ITV News Royal Editor Chris Ship reported that the Queen, Prince Charles and Prince William will be involved in discussions with the Duke and Duchess of Sussex.
He reports that "governments" - which are anticipated to include the governments in both the UK, Canada and also the US - will be involved.
ITV News believes some solutions could be in place by the middle of next week, but questions how Prince Harry can remove himself from the Royal family and says there will still be a huge interest in the Duck and Duchess of Sussex despite their attempt to distance themselves from it.
The couple announced through a personal message they plan to "step back" as senior royals and divide their time between the UK and North America.
However it is understood neither the monarch, nor Prince Charles or Prince William were told in advance this statement was due to be issued.
Senior royals are said to have been left "hurt" and "deeply disappointed" by the announcement.
ITV News Presenter Tom Bradby, who filmed a documentary with the couple in Africa, explains "how inevitable all this was"
However, ITV News Presenter Tom Bradby, who filmed a documentary with the couple during their tour of Africa last summer, spoke about how the couple's desire to leave the front line of royal duties was not totally unknown to senior members of the family; but their timing was.
"It's certainly not true to say the palace were blindsided by this," he said.
"The couple's view was they came back and wanted to talk to the family about their plans. It had been made clear to them in their absence there was going to be a slimmed down monarchy and they weren't really a part of it."
He went on to say how the couple were asked to put down their suggestions on paper - but initially declined to do so for fear of a press leak.
When that did happen, and the news leaked, the couple then decided to go public with their decision without alerting the other Royals they were doing so, sending ripples through the family firm.
Harry and Meghan said in their ground-breaking personal statement they will work to become "financially independent", while continuing to "fully support" the Queen.
The statement - and a new official Sussexroyal.com website - have thrown up important questions about funding for the couple's round-the-clock security, media access to their royal events and how they will pay for their future lifestyles.
If the Royals are to meet in person to hold discussions, they appear to have the next five days free of any public engagements.
The Duke of Cambridge is due to be in Yorkshire for a number of appearances next Wednesday, alongside the Duchess of Cambridge.

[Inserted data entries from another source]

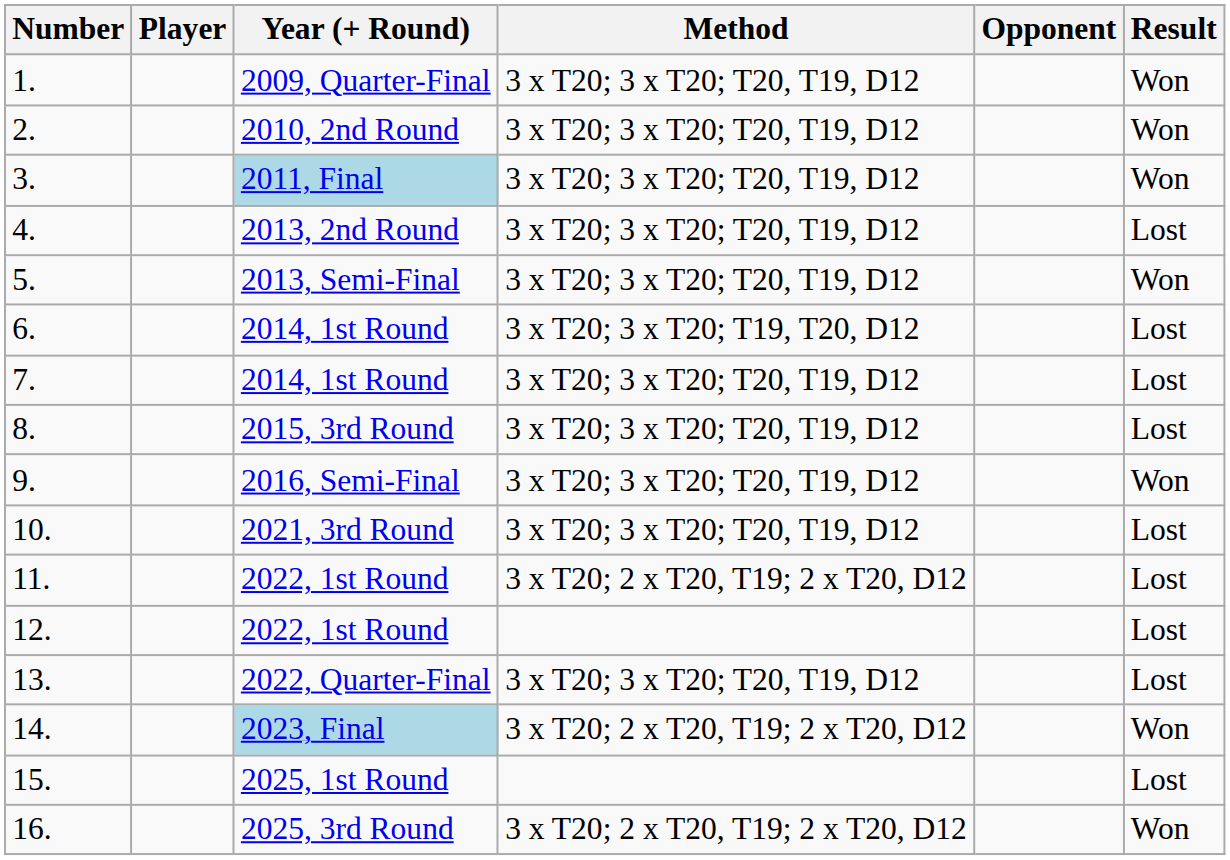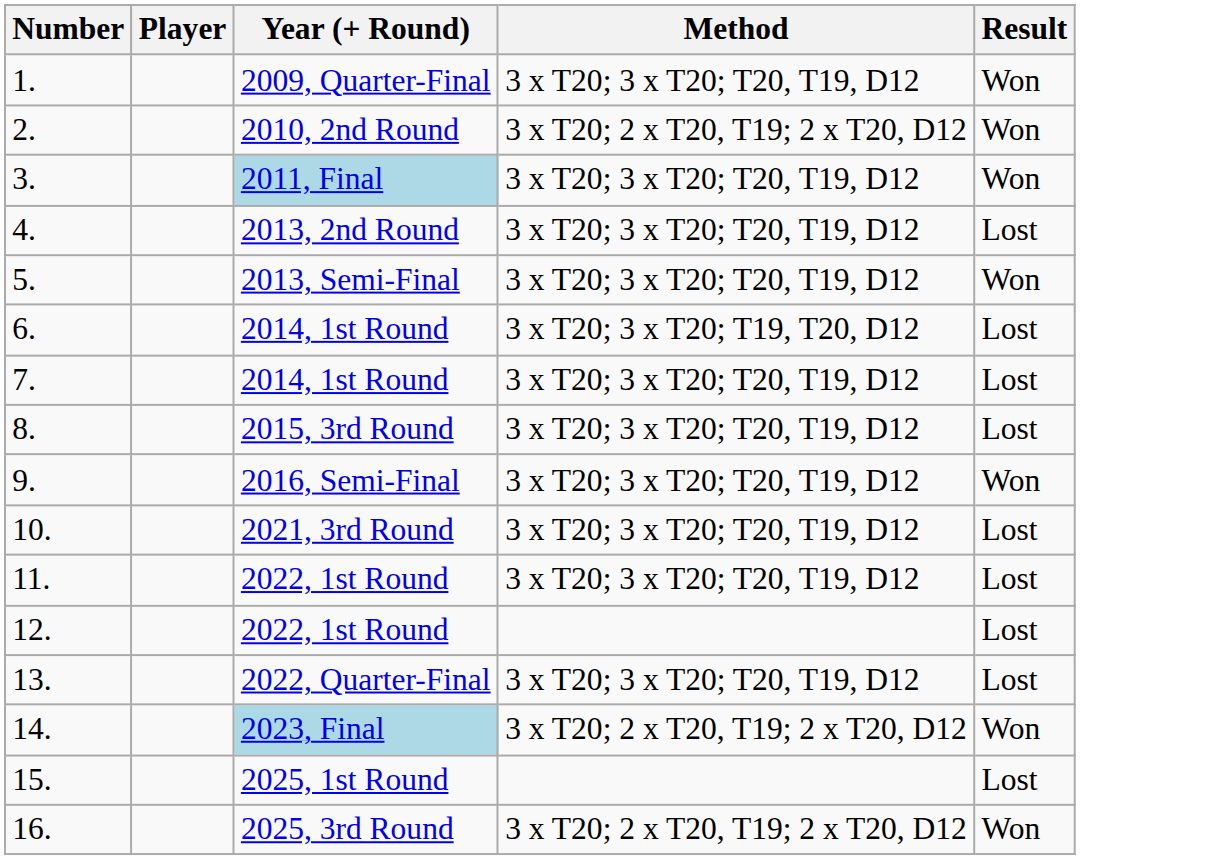- column: Opponent
2. | Method: 3 x T20; 3 x T20; T20, T19, D12 -> 3 x T20; 2 x T20, T19; 2 x T20, D12
11. | Method: 3 x T20; 2 x T20, T19; 2 x T20, D12 -> 3 x T20; 3 x T20; T20, T19, D12
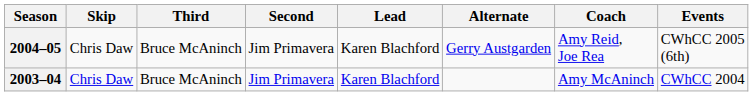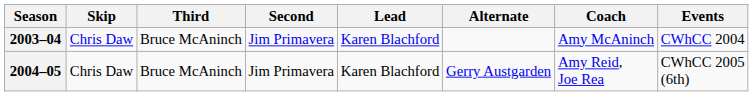rows swapped: 2003–04 <-> 2004–05
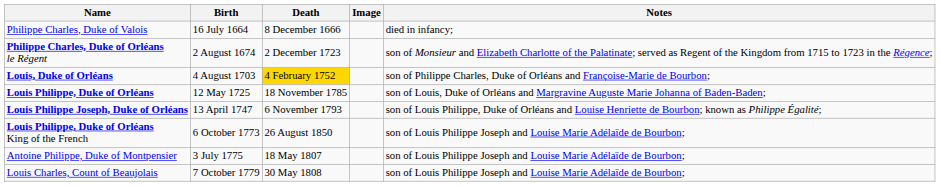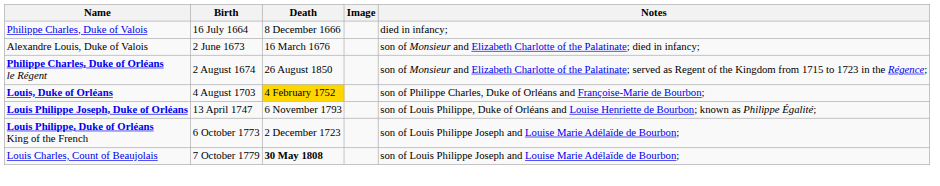+ row: Alexandre Louis, Duke of Valois | 2 June 1673 | 16 March 1676 | son of Monsieur and Elizabeth Charlotte of the Palatinate; died in infancy;
Philippe Charles, Duke of Orléans le Régent | Death: 2 December 1723 -> 26 August 1850
- row: Louis Philippe, Duke of Orléans | 12 May 1725 | 18 November 1785 | son of Louis, Duke of Orléans and Margravine Auguste Marie Johanna of Baden-Baden;
Louis Philippe, Duke of Orléans King of the French | Death: 26 August 1850 -> 2 December 1723
- row: Antoine Philippe, Duke of Montpensier | 3 July 1775 | 18 May 1807 | son of Louis Philippe Joseph and Louise Marie Adélaïde de Bourbon;
Louis Charles, Count of Beaujolais | Death: normal -> bold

Meanwhile, Harry is not expected to be seen in public again until next Thursday, when he will do the draw for the Rugby League World Cup in 2021.
Given the Queen's timetable of "days" it is likely they will want any talks concluded before the Prince of Wales travels to Israel and the Occupied Palestinian Territories at the end of the month, to mark the 75th anniversary of the liberation of the former Nazi concentration camp, Auschwitz-Birkenau.
The latest developments reveal the divisions within the heart of the British monarchy which has already been rocked by the Duke of York's disastrous television interview about his relationship with convicted sex offender Jeffrey Epstein.